What I am really trying to do is pass in a double vector and return a double vector where the calling function is in C (or C++) and the function being called is in llvm IR

I think you may confuse what a vector of two `double`s and e.g., a `struct` of two `double`s are. They are different. The C code that you posted in your latest post does not act on vectors. When we’re talking about vectors, think CPU vectors, like those vector registers used in SSE.
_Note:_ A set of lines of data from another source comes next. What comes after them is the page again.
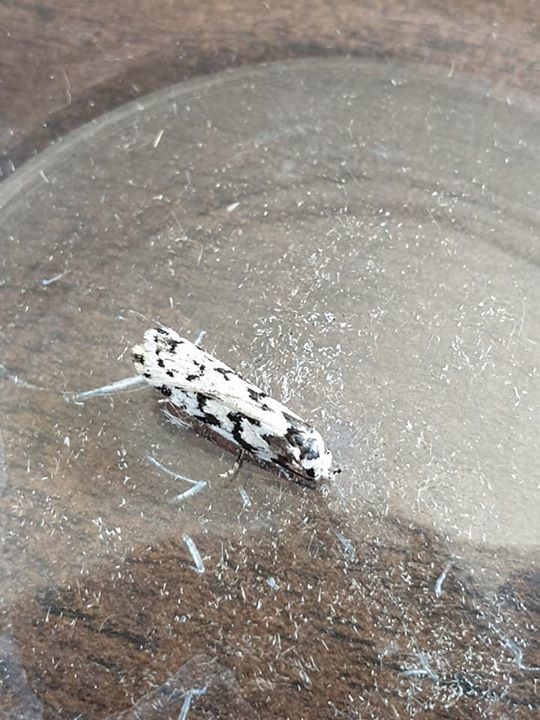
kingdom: Animalia
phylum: Arthropoda
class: Insecta
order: Lepidoptera
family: Oecophoridae
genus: Izatha
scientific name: Izatha katadiktya
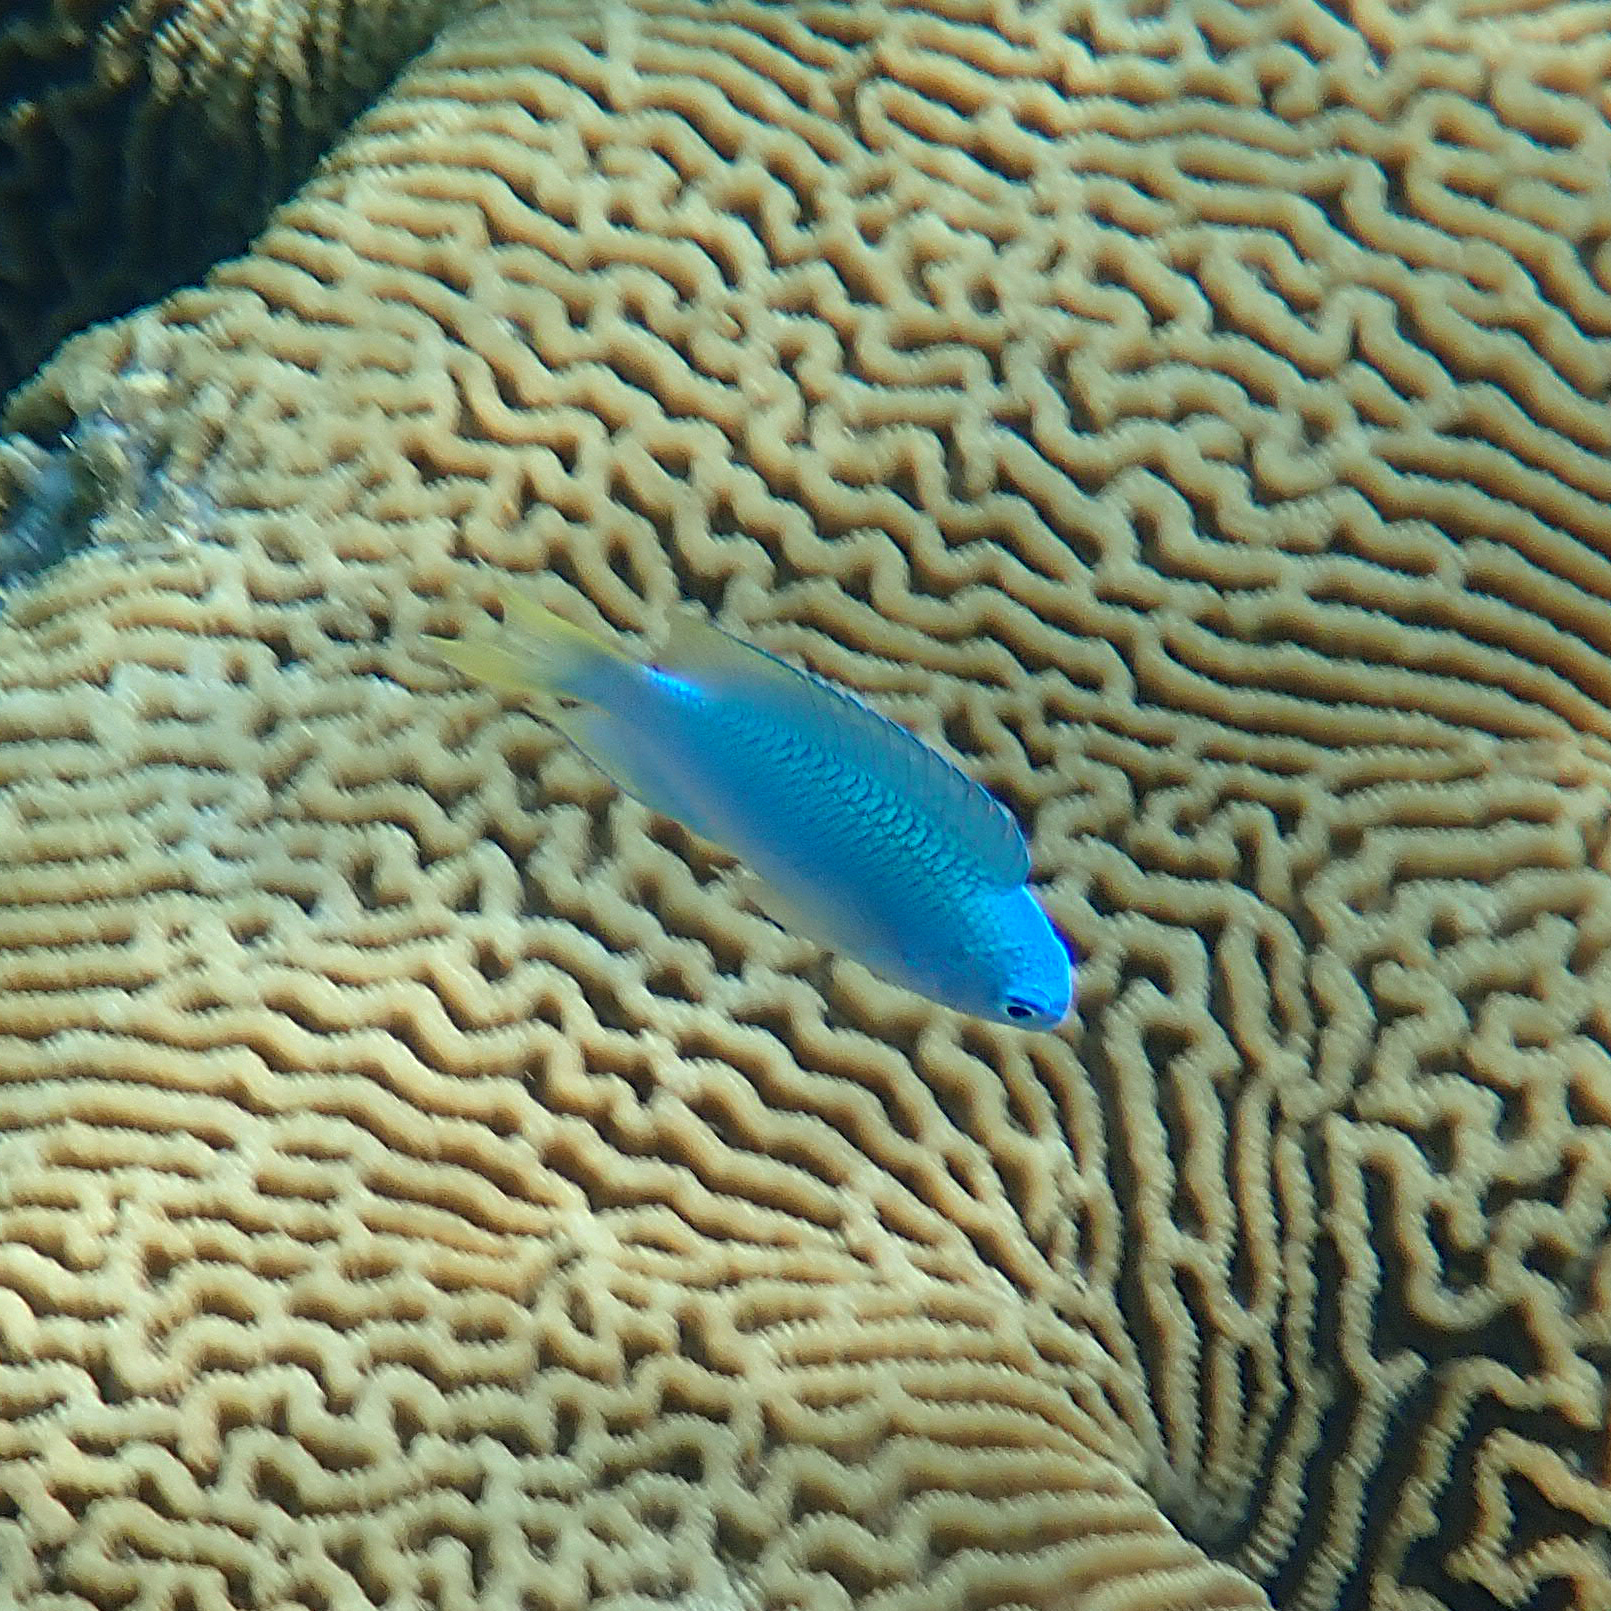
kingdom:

If you want a function that gets two doubles and returns a struct of two `double`s, here’s how you do it in C (on the left) and LLVM IR (on the right): Compiler Explorer

To call this function in C, you declare it as:

``````typedef struct Res {
double a, b;
} Res;

extern Res f(double, double);
``````

and you call it.

Here’s the version of passing a vector and getting a vector: Compiler Explorer
(or you can use the version I wrote above and also use the version I wrote above on how to call it).